There was certainly a witches coven in the town where I worked as an Anglican priest, and England has always had a reputation for a lot of occult activity. The witches were not a laughing matter. They took their worship seriously, and when you heard what they were up to it made you shudder. While not becoming hysterical or silly about it, at the same time I would take such stuff very seriously. In that town I had direct experience of a teenaged girl who became infested with an evil spirit after messing about with the witches.


However Rev George pooh poohs the whole thing and makes fun of such an outmoded idea as devils and demons. He waxes pseudo intellectual about ‘dualism’ and ‘Miltonesque battles between Satan and God, supposing that if one believes in the devil and the battles against evil that one has to be dualist. He also ridicules the idea that the crucifixion was a victory over Satan. Never mind all that stuff in the New Testament… Instead of the devil, George tells us that, “Evil is the absence of the divine in humanity, made potent by the power of human imagination gone wrong.”


Honestly, you couldn’t make it up! It sounds just like that wonderful modernist bishop on the bus in C.S.Lewis’ Great Divorce. “Really, my boy, one can’t honestly conceive nowadays of a ‘god’ who is somehow ‘up there’ and a devil who is some sort of smiling fellow in red long johns with a pitchfork who is ‘down here.’ I mean to say, we now understand that all of this is really a projection of the conflict that goes on within all of our minds when we want something and realize we can’t have it….”blah blah blah.
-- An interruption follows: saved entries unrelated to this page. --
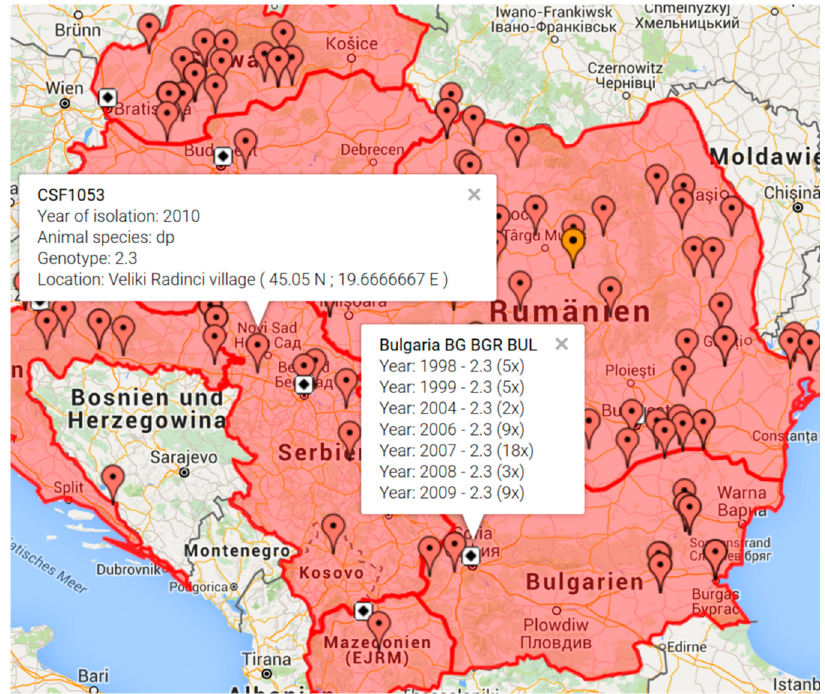
Figure 1. Geographic display of classical swine fever virus (CSFV) isolates available from the Balkan region. Map generated by the “CSF Maps” tool based on Google maps. The map was generated by selecting the countries Albania, Bulgaria, Croatia, Hungary, Macedonia, Montenegro, Romania, Serbia, and Slovakia. The options “show outbreaks”, “no display of isolates with unspecified location”, and “isolation years 1998–2010” were selected. Clicking on the flagged outbreak location provides additional information comprising catalogue number (e.g., CSF1053), year of isolation, animal species (domestic pig (dp) or wildboar (wb)), genotype, and location with longitude and latitude coordinates. Clicking on the capital of a country (symbolized by a white square with black diamond) provides an overview of available isolates from the respective country (e.g., Bulgaria) comprising isolation year, genotype, and number of available database entries.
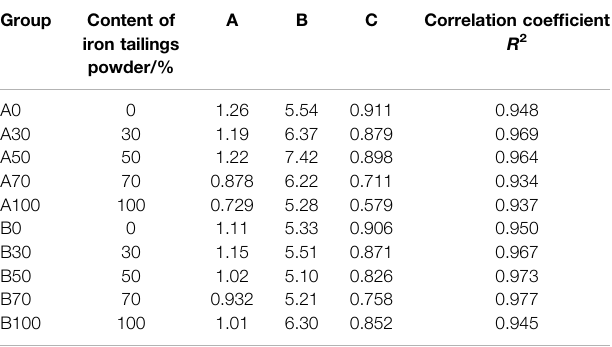
TABLE 11 | Model calculation value and the real value of concrete compressive strength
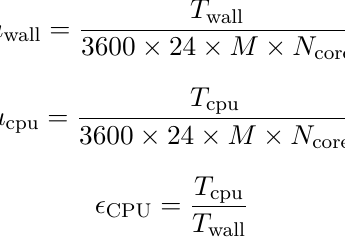
Table 1. Local performance test between host machine and Singularity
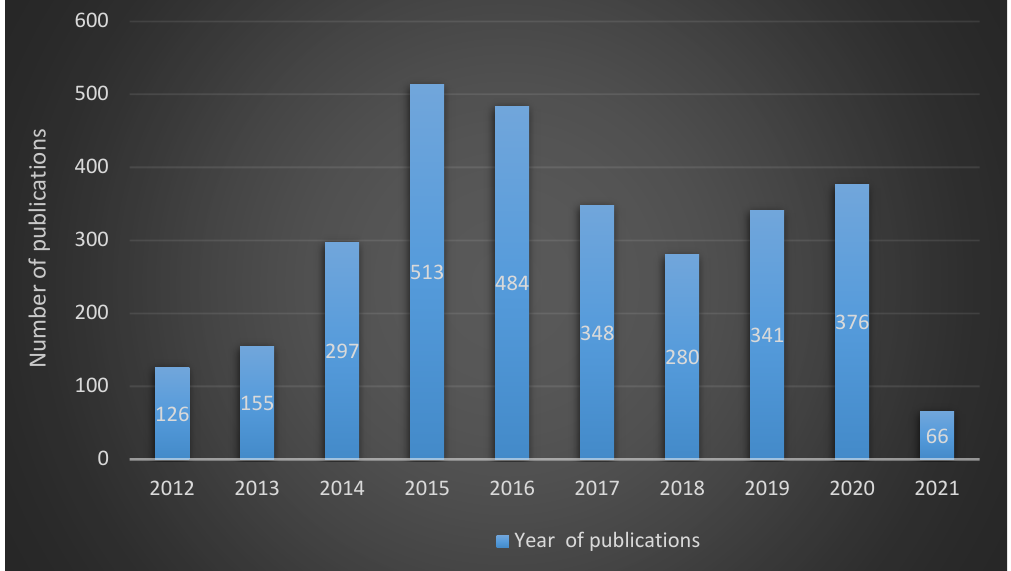
Figure 4. Years, with their number of publications.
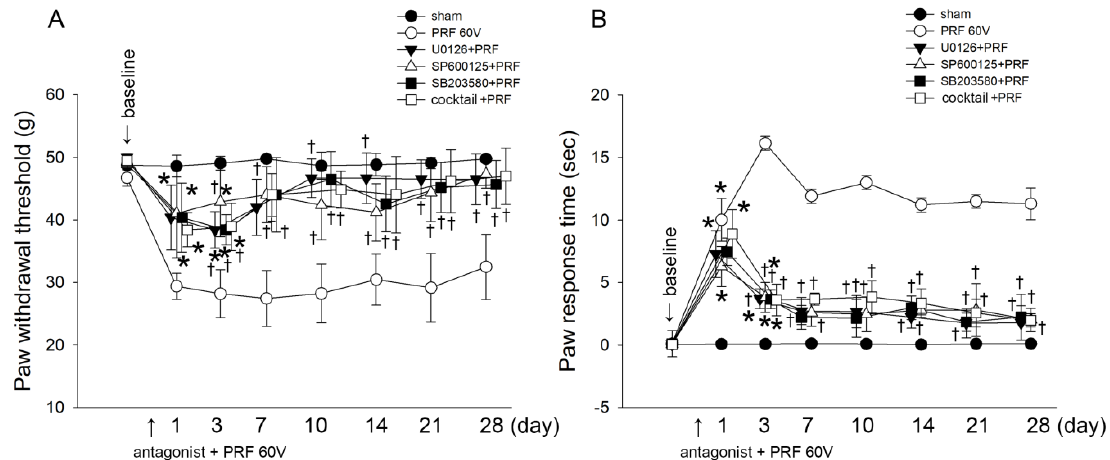
Figure 5. Comparison of the effects of MAPK antagonists on the paw withdrawal threshold and response time in the mechanical and cold allodynia tests. ( A ) Behavioral response and ( B ) paw response time in rats subjected to p38 MAPK antagonist (SB203580) plus PRF-60 volts ( ■ ), ERK1/2 antagonist (U0126) plus PRF-60 volts ( ▼ ), JNK/SAPK antagonist (SP600125) plus PRF-60 volts ( △ ), antagonist cocktail (SB203580 + U0126 + SP600125) plus PRF-60 volts (□), sham operation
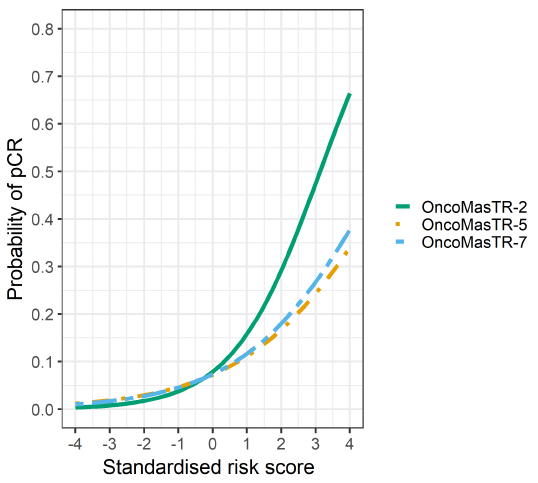
Figure 5. Predicted probability of pCR by OM risk score using different dataset groups. Green line complete OM genes (2 datasets); Orange line incomplete OM genes (5 datasets missing ZNF367); Blue line combined datasets (7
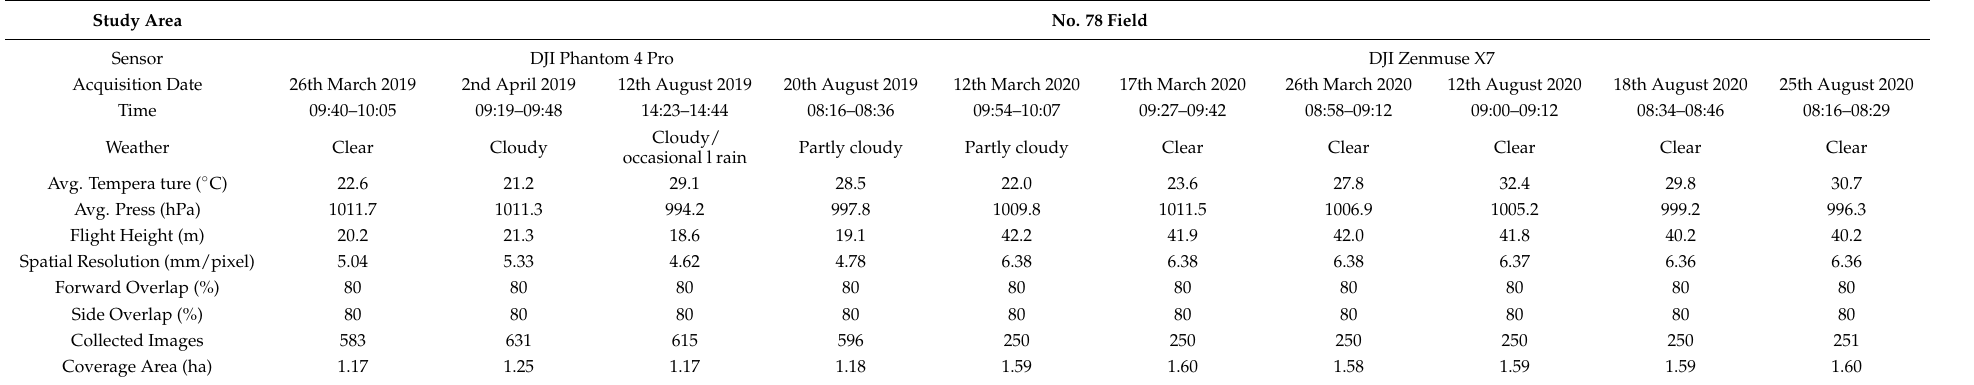
Table 4. Information of UAV expansion data collection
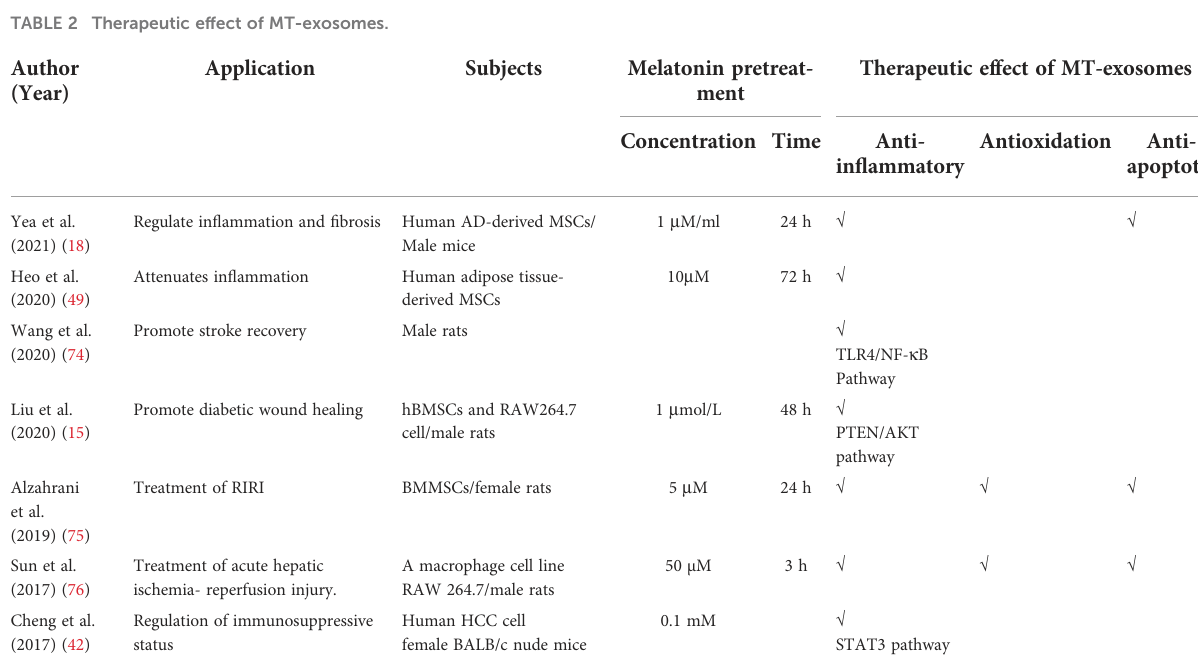
TABLE 2 Therapeutic effect of MT-exosomes.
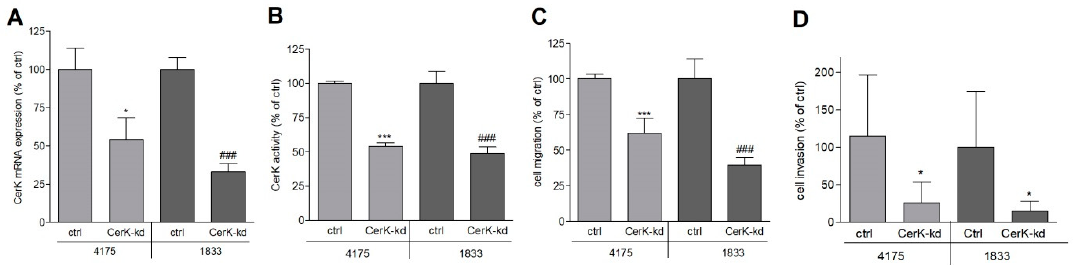
Figure 4. Effect of CerK knockdown on cell migration of metastatic MDA-MB-231 cells. ( A , B ) Lung metastatic (4175) and bone metastatic (1833) MDA-MB-231 cells that were stably transduced with a lentiviral construct containing CerK small hairpin RNA (shRNA) (CerK-kd) or a control construct (ctrl) were analyzed for CerK mRNA expression ( A ) and CerK activity ( B ), as described in the Methods section. ( C ) 5 × 10 4 control cells (ctrl) or the CerK-kd 4175 and 1833 cells were seeded onto transwell filters and allowed to migrate for 20 h in DMEM containing 1% FBS. ( D ) 5 × 10 4 control cells (ctrl) or the CerK-kd 4175 and 1833 cells were seeded onto Matrigel-precoated transwell filters, as described in the Methods section, and incubated for 24 h in growth medium to allow for invasion. Migrated and invaded cells were quantified as described in the Methods section. Representative pictures are shown in supplementary Figures S5 and S6. Data are expressed as percentage of ctrl cells and are means ± SD ( n = 3 for A – C , n = 6 for D ). * p < 0.05, *** p < 0.001 compared to 4175 ctrl cells; ### p < 0.001 compared to 1833 ctrl cells.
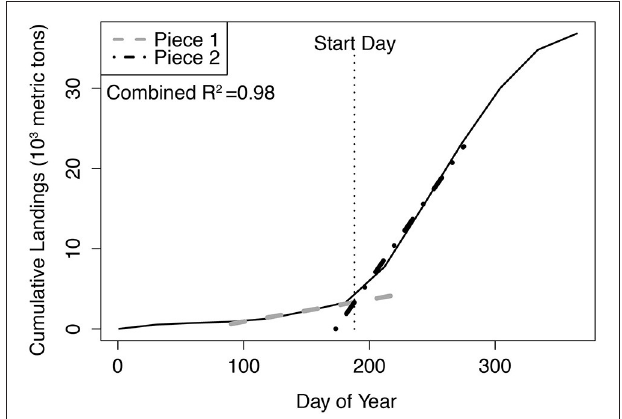
FIGURE 2 | Cumulative landings (10 3 metric tons) in 2009, demonstrating the piecewise regression method for defining start day. Landings data between day-of-year 90 and day-of-year 275 are split into two pieces. These are fitted by simple linear regression, shown by the gray and black dashed lines, and their intersection defines the start day, shown by the vertical dotted line. Landings in 2009 would indicate a start day on day-of-year 188 (July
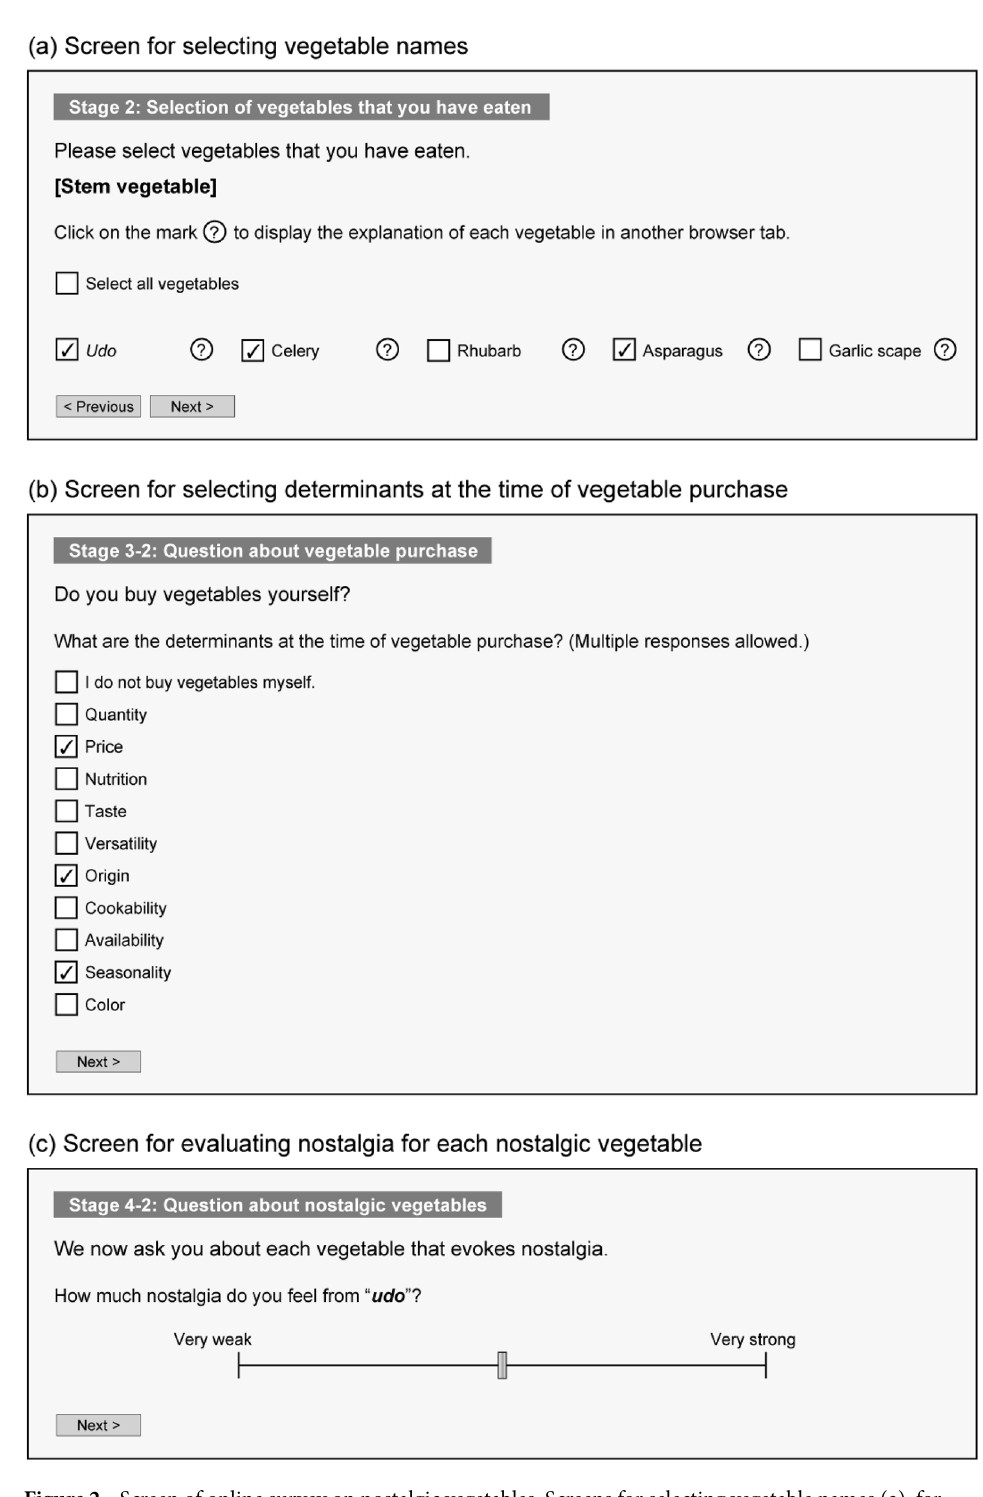
Figure 2. Screen of online survey on nostalgic vegetables. Screens for selecting vegetable names ( a ), for selecting KBFs at the time of vegetable purchase ( b ), and for evaluating various psychological characteristics of nostalgic vegetables ( c ). In ( a ) and ( b ), the participant answered questions by selecting the applicable checkboxes. In addition, in ( a ), when the participant clicked the boxed question mark placed after the vegetable name, another browser tab displayed a brief explanation of that vegetable and its picture. In ( c ), evaluation value was expressed by moving the slider along a visual analog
I think The Rev’d Humphrey Blytherington was at theological college with George Pitcher. They used to play croquet on the lawn and make googly eyes at the principal’s daughter. George used to take Humph  for a ride in his Morris minor estate out to a country pub where they’d have a half pint of lager shandy, eat a pickled egg and discuss the cricket scores and agree on how awfully brilliant Bultmann was.